Data entries -

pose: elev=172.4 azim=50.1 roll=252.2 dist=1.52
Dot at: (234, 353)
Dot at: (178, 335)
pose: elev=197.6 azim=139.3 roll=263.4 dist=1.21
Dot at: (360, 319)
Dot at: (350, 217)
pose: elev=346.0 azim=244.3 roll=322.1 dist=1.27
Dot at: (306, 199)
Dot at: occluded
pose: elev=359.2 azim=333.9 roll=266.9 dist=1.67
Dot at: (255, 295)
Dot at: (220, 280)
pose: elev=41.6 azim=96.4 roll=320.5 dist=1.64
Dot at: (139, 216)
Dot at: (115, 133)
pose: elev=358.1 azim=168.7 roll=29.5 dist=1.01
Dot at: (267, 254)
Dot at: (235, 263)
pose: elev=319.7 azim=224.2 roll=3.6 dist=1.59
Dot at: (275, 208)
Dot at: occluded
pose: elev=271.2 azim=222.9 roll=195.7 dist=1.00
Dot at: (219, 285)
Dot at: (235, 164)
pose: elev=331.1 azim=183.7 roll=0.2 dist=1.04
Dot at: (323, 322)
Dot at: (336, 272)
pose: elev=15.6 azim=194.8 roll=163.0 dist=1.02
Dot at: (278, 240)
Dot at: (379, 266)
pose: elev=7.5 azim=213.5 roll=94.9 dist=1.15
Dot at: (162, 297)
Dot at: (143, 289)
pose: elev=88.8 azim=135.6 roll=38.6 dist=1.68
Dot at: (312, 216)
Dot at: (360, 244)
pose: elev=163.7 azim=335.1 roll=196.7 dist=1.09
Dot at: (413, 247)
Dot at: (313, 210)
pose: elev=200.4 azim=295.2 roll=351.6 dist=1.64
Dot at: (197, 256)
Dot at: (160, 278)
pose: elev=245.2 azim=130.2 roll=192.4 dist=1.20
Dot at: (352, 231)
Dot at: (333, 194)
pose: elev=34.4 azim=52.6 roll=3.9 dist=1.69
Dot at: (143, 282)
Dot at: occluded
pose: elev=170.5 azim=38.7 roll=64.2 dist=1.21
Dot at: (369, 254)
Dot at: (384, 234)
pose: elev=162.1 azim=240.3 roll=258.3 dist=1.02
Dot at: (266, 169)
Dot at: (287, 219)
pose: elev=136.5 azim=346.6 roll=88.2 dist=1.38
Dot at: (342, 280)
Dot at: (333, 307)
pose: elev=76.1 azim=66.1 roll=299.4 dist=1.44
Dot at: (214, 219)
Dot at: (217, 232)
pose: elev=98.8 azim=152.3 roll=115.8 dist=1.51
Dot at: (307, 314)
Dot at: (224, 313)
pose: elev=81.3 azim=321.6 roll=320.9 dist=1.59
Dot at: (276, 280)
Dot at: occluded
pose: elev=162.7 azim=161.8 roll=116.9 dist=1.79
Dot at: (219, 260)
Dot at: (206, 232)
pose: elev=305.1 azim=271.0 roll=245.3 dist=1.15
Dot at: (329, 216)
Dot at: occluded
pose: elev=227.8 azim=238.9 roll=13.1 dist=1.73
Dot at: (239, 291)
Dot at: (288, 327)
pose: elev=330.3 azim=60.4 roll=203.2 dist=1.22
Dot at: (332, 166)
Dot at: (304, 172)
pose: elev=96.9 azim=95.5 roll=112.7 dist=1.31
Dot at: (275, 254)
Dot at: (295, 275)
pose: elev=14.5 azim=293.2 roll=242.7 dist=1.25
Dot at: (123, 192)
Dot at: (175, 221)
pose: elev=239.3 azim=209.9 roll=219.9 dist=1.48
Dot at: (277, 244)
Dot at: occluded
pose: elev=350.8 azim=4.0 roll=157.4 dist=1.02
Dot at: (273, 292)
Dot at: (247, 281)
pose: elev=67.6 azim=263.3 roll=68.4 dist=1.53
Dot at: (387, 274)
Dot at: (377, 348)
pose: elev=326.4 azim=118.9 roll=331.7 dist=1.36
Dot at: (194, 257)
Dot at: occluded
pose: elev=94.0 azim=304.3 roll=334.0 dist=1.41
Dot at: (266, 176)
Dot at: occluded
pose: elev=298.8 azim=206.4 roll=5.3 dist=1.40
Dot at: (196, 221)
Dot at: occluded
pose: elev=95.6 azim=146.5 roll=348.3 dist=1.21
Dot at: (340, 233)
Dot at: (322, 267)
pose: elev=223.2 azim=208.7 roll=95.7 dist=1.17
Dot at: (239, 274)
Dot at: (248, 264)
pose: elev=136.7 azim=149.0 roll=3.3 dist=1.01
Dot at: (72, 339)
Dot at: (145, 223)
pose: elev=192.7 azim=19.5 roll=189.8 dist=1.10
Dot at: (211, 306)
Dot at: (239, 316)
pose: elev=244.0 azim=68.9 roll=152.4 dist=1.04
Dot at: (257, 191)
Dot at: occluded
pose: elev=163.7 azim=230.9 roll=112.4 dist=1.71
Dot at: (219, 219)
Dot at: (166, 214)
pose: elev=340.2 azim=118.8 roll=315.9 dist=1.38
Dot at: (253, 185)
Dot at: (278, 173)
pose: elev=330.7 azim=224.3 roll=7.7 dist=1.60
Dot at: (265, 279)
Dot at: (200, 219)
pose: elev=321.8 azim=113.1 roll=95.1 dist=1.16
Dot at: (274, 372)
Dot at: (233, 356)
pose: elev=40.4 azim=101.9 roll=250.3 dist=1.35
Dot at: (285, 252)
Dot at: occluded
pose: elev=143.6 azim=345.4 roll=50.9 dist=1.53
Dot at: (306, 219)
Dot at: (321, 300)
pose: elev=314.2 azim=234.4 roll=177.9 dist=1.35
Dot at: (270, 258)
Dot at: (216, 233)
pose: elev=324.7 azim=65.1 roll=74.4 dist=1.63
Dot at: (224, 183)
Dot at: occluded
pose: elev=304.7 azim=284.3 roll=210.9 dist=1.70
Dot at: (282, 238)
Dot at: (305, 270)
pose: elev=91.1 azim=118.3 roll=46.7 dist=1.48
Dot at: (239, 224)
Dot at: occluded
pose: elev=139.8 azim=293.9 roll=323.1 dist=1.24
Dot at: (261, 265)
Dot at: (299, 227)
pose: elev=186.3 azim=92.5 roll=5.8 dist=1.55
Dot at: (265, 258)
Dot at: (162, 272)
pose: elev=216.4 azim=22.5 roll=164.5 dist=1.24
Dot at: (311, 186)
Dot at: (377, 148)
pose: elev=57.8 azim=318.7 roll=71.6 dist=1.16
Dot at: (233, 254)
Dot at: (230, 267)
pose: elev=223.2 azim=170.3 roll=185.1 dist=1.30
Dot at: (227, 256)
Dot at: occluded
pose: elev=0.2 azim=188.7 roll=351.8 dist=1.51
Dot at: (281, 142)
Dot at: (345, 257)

Problem - Please rewrite all the records above, replacing "dist" with "distance" and leaving everything else unchanged.

Expected answer -
pose: elev=172.4 azim=50.1 roll=252.2 distance=1.52
Dot at: (234, 353)
Dot at: (178, 335)
pose: elev=197.6 azim=139.3 roll=263.4 distance=1.21
Dot at: (360, 319)
Dot at: (350, 217)
pose: elev=346.0 azim=244.3 roll=322.1 distance=1.27
Dot at: (306, 199)
Dot at: occluded
pose: elev=359.2 azim=333.9 roll=266.9 distance=1.67
Dot at: (255, 295)
Dot at: (220, 280)
pose: elev=41.6 azim=96.4 roll=320.5 distance=1.64
Dot at: (139, 216)
Dot at: (115, 133)
pose: elev=358.1 azim=168.7 roll=29.5 distance=1.01
Dot at: (267, 254)
Dot at: (235, 263)
pose: elev=319.7 azim=224.2 roll=3.6 distance=1.59
Dot at: (275, 208)
Dot at: occluded
pose: elev=271.2 azim=222.9 roll=195.7 distance=1.00
Dot at: (219, 285)
Dot at: (235, 164)
pose: elev=331.1 azim=183.7 roll=0.2 distance=1.04
Dot at: (323, 322)
Dot at: (336, 272)
pose: elev=15.6 azim=194.8 roll=163.0 distance=1.02
Dot at: (278, 240)
Dot at: (379, 266)
pose: elev=7.5 azim=213.5 roll=94.9 distance=1.15
Dot at: (162, 297)
Dot at: (143, 289)
pose: elev=88.8 azim=135.6 roll=38.6 distance=1.68
Dot at: (312, 216)
Dot at: (360, 244)
pose: elev=163.7 azim=335.1 roll=196.7 distance=1.09
Dot at: (413, 247)
Dot at: (313, 210)
pose: elev=200.4 azim=295.2 roll=351.6 distance=1.64
Dot at: (197, 256)
Dot at: (160, 278)
pose: elev=245.2 azim=130.2 roll=192.4 distance=1.20
Dot at: (352, 231)
Dot at: (333, 194)
pose: elev=34.4 azim=52.6 roll=3.9 distance=1.69
Dot at: (143, 282)
Dot at: occluded
pose: elev=170.5 azim=38.7 roll=64.2 distance=1.21
Dot at: (369, 254)
Dot at: (384, 234)
pose: elev=162.1 azim=240.3 roll=258.3 distance=1.02
Dot at: (266, 169)
Dot at: (287, 219)
pose: elev=136.5 azim=346.6 roll=88.2 distance=1.38
Dot at: (342, 280)
Dot at: (333, 307)
pose: elev=76.1 azim=66.1 roll=299.4 distance=1.44
Dot at: (214, 219)
Dot at: (217, 232)
pose: elev=98.8 azim=152.3 roll=115.8 distance=1.51
Dot at: (307, 314)
Dot at: (224, 313)
pose: elev=81.3 azim=321.6 roll=320.9 distance=1.59
Dot at: (276, 280)
Dot at: occluded
pose: elev=162.7 azim=161.8 roll=116.9 distance=1.79
Dot at: (219, 260)
Dot at: (206, 232)
pose: elev=305.1 azim=271.0 roll=245.3 distance=1.15
Dot at: (329, 216)
Dot at: occluded
pose: elev=227.8 azim=238.9 roll=13.1 distance=1.73
Dot at: (239, 291)
Dot at: (288, 327)
pose: elev=330.3 azim=60.4 roll=203.2 distance=1.22
Dot at: (332, 166)
Dot at: (304, 172)
pose: elev=96.9 azim=95.5 roll=112.7 distance=1.31
Dot at: (275, 254)
Dot at: (295, 275)
pose: elev=14.5 azim=293.2 roll=242.7 distance=1.25
Dot at: (123, 192)
Dot at: (175, 221)
pose: elev=239.3 azim=209.9 roll=219.9 distance=1.48
Dot at: (277, 244)
Dot at: occluded
pose: elev=350.8 azim=4.0 roll=157.4 distance=1.02
Dot at: (273, 292)
Dot at: (247, 281)
pose: elev=67.6 azim=263.3 roll=68.4 distance=1.53
Dot at: (387, 274)
Dot at: (377, 348)
pose: elev=326.4 azim=118.9 roll=331.7 distance=1.36
Dot at: (194, 257)
Dot at: occluded
pose: elev=94.0 azim=304.3 roll=334.0 distance=1.41
Dot at: (266, 176)
Dot at: occluded
pose: elev=298.8 azim=206.4 roll=5.3 distance=1.40
Dot at: (196, 221)
Dot at: occluded
pose: elev=95.6 azim=146.5 roll=348.3 distance=1.21
Dot at: (340, 233)
Dot at: (322, 267)
pose: elev=223.2 azim=208.7 roll=95.7 distance=1.17
Dot at: (239, 274)
Dot at: (248, 264)
pose: elev=136.7 azim=149.0 roll=3.3 distance=1.01
Dot at: (72, 339)
Dot at: (145, 223)
pose: elev=192.7 azim=19.5 roll=189.8 distance=1.10
Dot at: (211, 306)
Dot at: (239, 316)
pose: elev=244.0 azim=68.9 roll=152.4 distance=1.04
Dot at: (257, 191)
Dot at: occluded
pose: elev=163.7 azim=230.9 roll=112.4 distance=1.71
Dot at: (219, 219)
Dot at: (166, 214)
pose: elev=340.2 azim=118.8 roll=315.9 distance=1.38
Dot at: (253, 185)
Dot at: (278, 173)
pose: elev=330.7 azim=224.3 roll=7.7 distance=1.60
Dot at: (265, 279)
Dot at: (200, 219)
pose: elev=321.8 azim=113.1 roll=95.1 distance=1.16
Dot at: (274, 372)
Dot at: (233, 356)
pose: elev=40.4 azim=101.9 roll=250.3 distance=1.35
Dot at: (285, 252)
Dot at: occluded
pose: elev=143.6 azim=345.4 roll=50.9 distance=1.53
Dot at: (306, 219)
Dot at: (321, 300)
pose: elev=314.2 azim=234.4 roll=177.9 distance=1.35
Dot at: (270, 258)
Dot at: (216, 233)
pose: elev=324.7 azim=65.1 roll=74.4 distance=1.63
Dot at: (224, 183)
Dot at: occluded
pose: elev=304.7 azim=284.3 roll=210.9 distance=1.70
Dot at: (282, 238)
Dot at: (305, 270)
pose: elev=91.1 azim=118.3 roll=46.7 distance=1.48
Dot at: (239, 224)
Dot at: occluded
pose: elev=139.8 azim=293.9 roll=323.1 distance=1.24
Dot at: (261, 265)
Dot at: (299, 227)
pose: elev=186.3 azim=92.5 roll=5.8 distance=1.55
Dot at: (265, 258)
Dot at: (162, 272)
pose: elev=216.4 azim=22.5 roll=164.5 distance=1.24
Dot at: (311, 186)
Dot at: (377, 148)
pose: elev=57.8 azim=318.7 roll=71.6 distance=1.16
Dot at: (233, 254)
Dot at: (230, 267)
pose: elev=223.2 azim=170.3 roll=185.1 distance=1.30
Dot at: (227, 256)
Dot at: occluded
pose: elev=0.2 azim=188.7 roll=351.8 distance=1.51
Dot at: (281, 142)
Dot at: (345, 257)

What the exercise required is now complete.